Histogram of living area by class for a random sample of energy diagnosis of apartments

The second part of the procedure is a corrective algorithm dealing with cases when the obtained building level living area share is outside bounds depending on the ‘residential_only’ and ‘has_annex’ attributes of the building. For such cases, the following steps are performed :

  • a living area share target is drawn inside the bounds

  • the areas of the smallest and biggest dwelling are multiplied by the ratio between the living area target and current value

  • if the values obtained lie in a range of reasonable living areas (10 to 250 m²), the scaling is performed for all living areas

  • if not, randomly selected dwellings are added or removed until the living area lies inside the bounds

Minimal and maximal values of living area share for apartment buildings

residential_only

has_annex

min living_area_share

max living_area_share

True

False

70%

90%

True

True

40%

70%

False

False

5%

70%

Building level records

Once the inference and living area calculations have been performed, the following attributes are added to the buildings :

  • ‘living_area’

  • ‘living_area_share’

  • ‘heating_system’

Application

We use the “Peuple-Boivin-St-Jacques” district of Saint-Etienne to illustrate the results obtained by the dwelling inference algorithm.

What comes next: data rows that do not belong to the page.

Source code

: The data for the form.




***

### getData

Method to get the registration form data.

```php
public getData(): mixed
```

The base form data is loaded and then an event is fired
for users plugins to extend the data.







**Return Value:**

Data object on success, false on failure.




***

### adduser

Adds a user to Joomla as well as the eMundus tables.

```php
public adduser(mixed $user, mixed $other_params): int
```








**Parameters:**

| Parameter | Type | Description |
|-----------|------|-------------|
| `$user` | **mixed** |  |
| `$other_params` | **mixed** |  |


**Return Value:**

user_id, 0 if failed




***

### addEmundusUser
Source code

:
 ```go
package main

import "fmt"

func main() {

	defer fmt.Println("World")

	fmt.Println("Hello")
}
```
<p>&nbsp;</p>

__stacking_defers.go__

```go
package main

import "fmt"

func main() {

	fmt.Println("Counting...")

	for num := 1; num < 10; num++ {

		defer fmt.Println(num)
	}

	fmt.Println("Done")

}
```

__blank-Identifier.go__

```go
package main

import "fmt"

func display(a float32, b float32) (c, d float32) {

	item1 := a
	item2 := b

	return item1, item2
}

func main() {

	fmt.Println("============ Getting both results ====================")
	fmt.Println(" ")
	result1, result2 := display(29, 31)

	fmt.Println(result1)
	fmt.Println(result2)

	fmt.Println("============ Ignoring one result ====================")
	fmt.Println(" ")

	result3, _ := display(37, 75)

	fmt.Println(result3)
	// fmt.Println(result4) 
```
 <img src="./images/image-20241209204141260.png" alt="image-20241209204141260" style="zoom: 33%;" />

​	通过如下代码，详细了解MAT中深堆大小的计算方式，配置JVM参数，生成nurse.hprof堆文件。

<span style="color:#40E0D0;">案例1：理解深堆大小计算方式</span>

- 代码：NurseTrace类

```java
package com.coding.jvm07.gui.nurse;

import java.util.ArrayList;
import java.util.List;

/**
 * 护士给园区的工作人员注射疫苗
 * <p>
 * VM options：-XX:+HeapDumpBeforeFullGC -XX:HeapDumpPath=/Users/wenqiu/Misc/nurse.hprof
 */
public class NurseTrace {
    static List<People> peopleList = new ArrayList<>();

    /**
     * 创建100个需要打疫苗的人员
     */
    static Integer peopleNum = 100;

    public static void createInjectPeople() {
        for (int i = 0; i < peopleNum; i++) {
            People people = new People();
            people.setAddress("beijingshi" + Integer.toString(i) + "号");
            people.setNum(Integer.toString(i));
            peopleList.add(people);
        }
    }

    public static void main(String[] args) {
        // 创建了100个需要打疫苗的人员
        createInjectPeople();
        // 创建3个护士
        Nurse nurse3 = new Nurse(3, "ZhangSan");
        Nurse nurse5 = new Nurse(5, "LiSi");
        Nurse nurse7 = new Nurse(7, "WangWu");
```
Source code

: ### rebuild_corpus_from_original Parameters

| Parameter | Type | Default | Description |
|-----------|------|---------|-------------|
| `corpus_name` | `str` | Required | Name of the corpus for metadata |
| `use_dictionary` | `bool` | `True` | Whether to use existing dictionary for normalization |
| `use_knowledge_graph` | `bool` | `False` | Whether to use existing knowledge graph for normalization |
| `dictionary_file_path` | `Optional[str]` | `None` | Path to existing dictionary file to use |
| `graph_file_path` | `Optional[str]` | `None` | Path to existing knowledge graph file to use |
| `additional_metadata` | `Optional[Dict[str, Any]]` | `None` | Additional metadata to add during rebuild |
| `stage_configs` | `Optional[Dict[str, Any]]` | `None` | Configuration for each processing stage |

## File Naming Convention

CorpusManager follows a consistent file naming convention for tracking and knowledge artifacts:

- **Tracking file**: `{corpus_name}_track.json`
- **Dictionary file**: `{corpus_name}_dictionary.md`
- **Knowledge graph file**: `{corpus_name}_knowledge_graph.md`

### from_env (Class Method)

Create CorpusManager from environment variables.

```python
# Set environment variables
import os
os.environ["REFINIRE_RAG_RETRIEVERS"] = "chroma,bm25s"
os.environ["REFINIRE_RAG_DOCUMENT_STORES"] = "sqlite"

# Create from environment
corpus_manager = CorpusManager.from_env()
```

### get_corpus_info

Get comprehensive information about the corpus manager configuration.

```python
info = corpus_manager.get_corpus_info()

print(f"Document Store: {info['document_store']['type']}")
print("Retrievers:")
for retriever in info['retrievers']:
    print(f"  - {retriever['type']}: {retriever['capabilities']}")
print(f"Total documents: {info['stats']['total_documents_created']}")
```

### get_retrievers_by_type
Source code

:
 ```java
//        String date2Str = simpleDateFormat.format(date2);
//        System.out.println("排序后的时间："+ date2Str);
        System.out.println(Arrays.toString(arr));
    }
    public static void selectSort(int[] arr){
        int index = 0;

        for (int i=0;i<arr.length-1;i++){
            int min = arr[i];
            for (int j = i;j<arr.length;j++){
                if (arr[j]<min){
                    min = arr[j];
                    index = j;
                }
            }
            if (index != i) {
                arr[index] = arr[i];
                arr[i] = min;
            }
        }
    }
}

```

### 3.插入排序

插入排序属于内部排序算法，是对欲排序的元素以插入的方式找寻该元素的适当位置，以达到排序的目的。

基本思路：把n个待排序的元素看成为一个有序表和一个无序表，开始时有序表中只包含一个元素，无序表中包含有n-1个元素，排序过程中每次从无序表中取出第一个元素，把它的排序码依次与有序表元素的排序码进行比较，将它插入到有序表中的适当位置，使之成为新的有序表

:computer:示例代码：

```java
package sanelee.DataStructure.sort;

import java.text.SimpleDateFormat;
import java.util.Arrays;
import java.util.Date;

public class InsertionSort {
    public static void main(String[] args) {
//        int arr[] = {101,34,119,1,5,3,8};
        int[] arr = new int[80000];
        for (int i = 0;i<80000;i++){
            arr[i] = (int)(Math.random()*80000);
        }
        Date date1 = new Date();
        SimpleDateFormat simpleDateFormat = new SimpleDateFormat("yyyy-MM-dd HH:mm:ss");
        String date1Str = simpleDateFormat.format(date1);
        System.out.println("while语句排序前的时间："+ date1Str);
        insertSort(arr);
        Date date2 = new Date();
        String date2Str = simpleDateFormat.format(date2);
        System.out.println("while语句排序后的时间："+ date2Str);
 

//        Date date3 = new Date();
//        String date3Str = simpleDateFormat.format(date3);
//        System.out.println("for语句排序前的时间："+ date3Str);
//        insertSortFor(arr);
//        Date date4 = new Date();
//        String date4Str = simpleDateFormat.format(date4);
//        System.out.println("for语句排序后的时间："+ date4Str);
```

../_images/dwelling_inference_construction_year.png

Building construction year classes of district “Peuple-Boivin-St-Jacques, Saint-Etienne”.

../_images/dwelling_inference_heating_system.png

Building heating system of district “Peuple-Boivin-St-Jacques, Saint-Etienne”.

../_images/living_area_vs_floor_area_results.png

Living area vs floor area for buildings in district “Peuple-Boivin-St-Jacques, Saint-Etienne”.